◆ **Assignment**: Beginning with the line below that contains "menggerakkan pasar. Peringatan radio yang" and ending with the line that contains "pengiriman. IRGC juga mengatakan bahwa mereka", copy every line exactly. Copy nothing else.
════════════════════
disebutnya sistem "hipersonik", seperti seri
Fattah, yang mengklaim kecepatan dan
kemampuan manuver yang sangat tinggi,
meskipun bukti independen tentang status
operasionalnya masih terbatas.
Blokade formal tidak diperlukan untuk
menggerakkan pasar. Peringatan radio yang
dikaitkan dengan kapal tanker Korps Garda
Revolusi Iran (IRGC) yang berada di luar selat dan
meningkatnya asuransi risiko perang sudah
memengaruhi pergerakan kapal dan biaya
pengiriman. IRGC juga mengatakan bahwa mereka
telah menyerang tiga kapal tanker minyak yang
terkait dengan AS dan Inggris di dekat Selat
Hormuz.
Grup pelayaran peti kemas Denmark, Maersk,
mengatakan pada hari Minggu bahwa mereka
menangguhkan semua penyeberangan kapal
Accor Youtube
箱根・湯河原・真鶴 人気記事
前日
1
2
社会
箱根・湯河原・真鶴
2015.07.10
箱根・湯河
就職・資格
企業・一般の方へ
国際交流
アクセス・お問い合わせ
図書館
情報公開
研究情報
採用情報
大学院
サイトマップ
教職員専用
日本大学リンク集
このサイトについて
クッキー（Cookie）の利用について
════════════════════
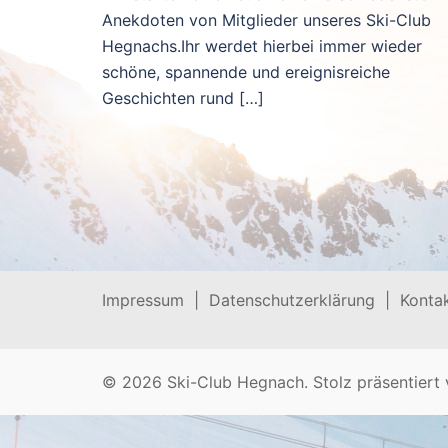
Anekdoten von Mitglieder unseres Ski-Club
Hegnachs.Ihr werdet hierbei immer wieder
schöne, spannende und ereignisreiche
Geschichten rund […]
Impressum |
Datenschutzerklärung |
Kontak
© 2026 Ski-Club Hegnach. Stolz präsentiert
════════════════════
◆ **Expected output**:
menggerakkan pasar. Peringatan radio yang
dikaitkan dengan kapal tanker Korps Garda
Revolusi Iran (IRGC) yang berada di luar selat dan
meningkatnya asuransi risiko perang sudah
memengaruhi pergerakan kapal dan biaya
pengiriman. IRGC juga mengatakan bahwa mereka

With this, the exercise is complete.